Love Under Two Benedicts(54)
The heat of his body against her back as he held himself just off her became a wonderful blanket. His heavy gasps for breath tickled her ear. She focused on breathing.
“Did I hurt you, sweetheart?”
“Nuh.” She didn’t have a hope of forming a coherent word, let alone a sentence. Matthew’s kissed her shoulder then left his face nestled there, and she felt him smile.
“So, I fucked you senseless, did I?”
“Mmm.” She smiled, too, and in that moment, she felt that nothing bad could happen, nothing could touch her, because this man and his brother loved her.
“Ah, that scene reminds me of this morning.”
At the sound of Steven’s voice, Kelsey turned her head to the side and opened her eyes. Steven stood at the doorway, a smile on his face.
“Did you feel like a train wreck after loving her, too?” Matthew asked his brother.
“Hell, yes. No woman has ever taken me apart and put me back together again the way our Kelsey does.”
Matthew kissed her neck, then slid off her, claiming the right side of the bed as he had every night they’d slept together.
Kelsey eased onto her back so she could better watch Steven as he moved around the room.
“Benny is clean and tucked into his bed. I read him one story, and he fell asleep before I was done.” Steven checked that the volume of the monitor had been turned up, then came over to the bed. He dropped his clothes in a heap on the floor, Kelsey had noticed he tended to do this but always picked them up the next morning, then slid into bed on her left.
“How are you feeling?” Steven turned to face her and propped his head up on his right hand. Like his brother had, he gently traced the bruise on her shoulder, then moved down to the smaller ones on her hip.
She decided not to sugarcoat her answer. “Still a bit sore, but not as bad as when I woke up before dinner.”
“Might be really sore tomorrow,” Matthew cautioned.
“Yes, I know. There is just one more thing, though. Under the heading of how I feel.”
“What?”
Both men asked that at once. Kelsey fought back a smile.

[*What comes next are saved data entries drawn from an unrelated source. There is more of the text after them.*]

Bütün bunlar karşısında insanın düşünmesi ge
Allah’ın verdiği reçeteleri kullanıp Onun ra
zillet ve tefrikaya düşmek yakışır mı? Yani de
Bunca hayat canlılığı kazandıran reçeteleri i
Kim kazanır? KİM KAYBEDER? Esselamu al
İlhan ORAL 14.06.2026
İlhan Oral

She lay on her back with the Benedict brothers now half propped up over her, one on each side. The perfect position, she thought, for seeing both their expressions at the same time.
“I love you.” She looked at each of them in turn. “I love you both. I’m not sure what I’m going to do about it or what our future is yet. But I do love you.”

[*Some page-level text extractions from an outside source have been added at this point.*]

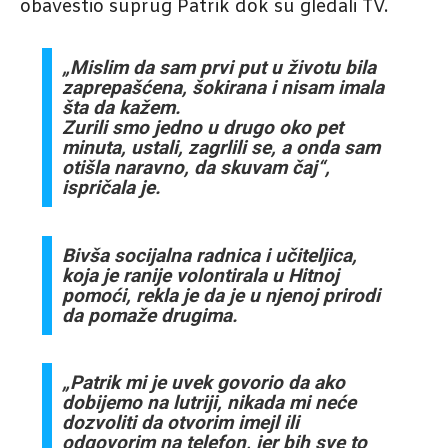
obavestio suprug Patrik dok su gledali TV.
„Mislim da sam prvi put u životu bila
zaprepašćena, šokirana i nisam imala
šta da kažem.
Zurili smo jedno u drugo oko pet
minuta, ustali, zagrlili se, a onda sam
otišla naravno, da skuvam čaj“,
ispričala je.
Bivša socijalna radnica i učiteljica,
koja je ranije volontirala u Hitnoj
pomoći, rekla je da je u njenoj prirodi
da pomaže drugima.
„Patrik mi je uvek govorio da ako
dobijemo na lutriji, nikada mi neće
dozvoliti da otvorim imejl ili
odgovorim na telefon, jer bih sve to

Their smiles reminded her of lilies in bloom, and Kelsey felt love unfurling in her heart, warming every bit of her.
“It’s about damn time,” Matthew grumbled. When he kissed her, the caress was gentle.
“You can say that again,” Steven echoed. He kissed her just as gently, and then they both just grinned like fools.

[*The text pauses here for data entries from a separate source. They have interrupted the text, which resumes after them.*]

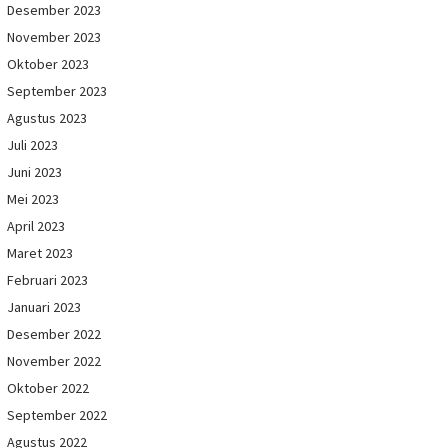
Desember 2023
November 2023
Oktober 2023
September 2023
Agustus 2023
Juli 2023
Juni 2023
Mei 2023
April 2023
Maret 2023
Februari 2023
Januari 2023
Desember 2022
November 2022
Oktober 2022
September 2022
Agustus 2022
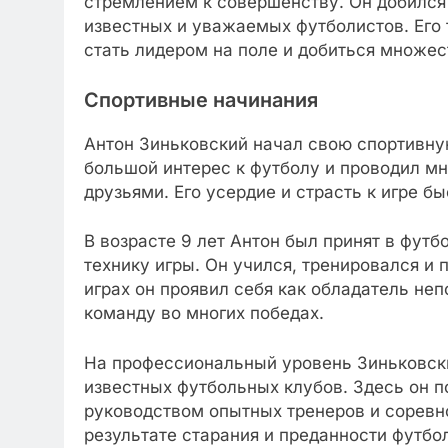
стремлением к совершенству. Он добился
известных и уважаемых футболистов. Его 
стать лидером на поле и добиться множес
Спортивные начинания
Антон Зиньковский начал свою спортивную
большой интерес к футболу и проводил мн
друзьями. Его усердие и страсть к игре 
В возрасте 9 лет Антон был принят в футб
технику игры. Он учился, тренировался и
играх он проявил себя как обладатель не
команду во многих победах.
На профессиональный уровень Зиньковск
известных футбольных клубов. Здесь он 
руководством опытных тренеров и соревно
результате старания и преданности футбо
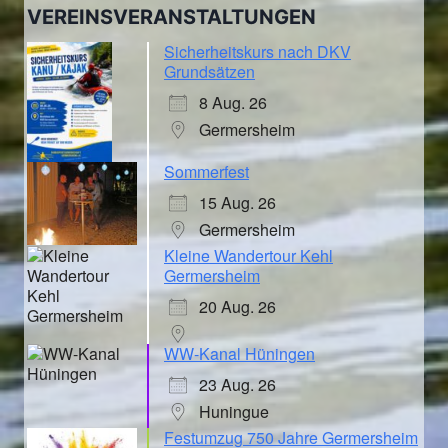
VEREINSVERANSTALTUNGEN
Sicherheitskurs nach DKV
Grundsätzen
8 Aug. 26
Germersheim
Sommerfest
15 Aug. 26
Germersheim
Kleine Wandertour Kehl
Germersheim
20 Aug. 26
WW-Kanal Hüningen
23 Aug. 26
Huningue
Festumzug 750 Jahre Germersheim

“That’s the first step, baby. We both sure as hell love you,” Steven said.
“Let’s just take things one day at a time,” Matthew said.
Kelsey wondered then if they didn’t know her better than she knew herself. She’d said she had no idea what the future held for them, but the men didn’t seem to have any doubts at all.
* * * *
Connors had known there was a good reason he’d left his fledgling career in larceny behind. Being a crook was just too damn nerve-wracking, not to mention the fact that he wasn’t really very good at it. At least he hadn’t been today.
When he heard the siren and seen that cop car come over that hill in his rearview mirror, he’d nearly shit his pants. He had his gun in one hand and the door handle in the other. Instead of moving on the Madison woman, though, he slammed the car back into drive and floored it. Of course, the cop had to stop and see if anyone was hurt first, but cops had radios. He hadn’t stopped shaking until he’d been back in his own vehicle and headed for home.
Connors drove aimlessly through the streets of Austin. He stopped for an early dinner at a burger joint, and by the time he finished his fries and cola, had nearly gotten his cool back. He’d pulled over at a service station in Waco and removed the disguise he’d worn for the morning’s adventure. No one had noticed him going into the washroom wearing a cap and moustache and coming out without them. He ditched both items there, shoving them deep into the trash can.
He hadn’t planned to run the woman off the road. That had been an act of opportunity. When he’d seen her car hit the tree, he figured it was a good sign. It would have been easier to put a bullet in her head while she was unconscious.
The gun was a holdover from his life of crime, a Glock he’d gotten from a friend of a friend that could never be traced to him. After doing what he had to do to protect the new life he’d built for himself, he’d planned to dump the gun in the Brazos River.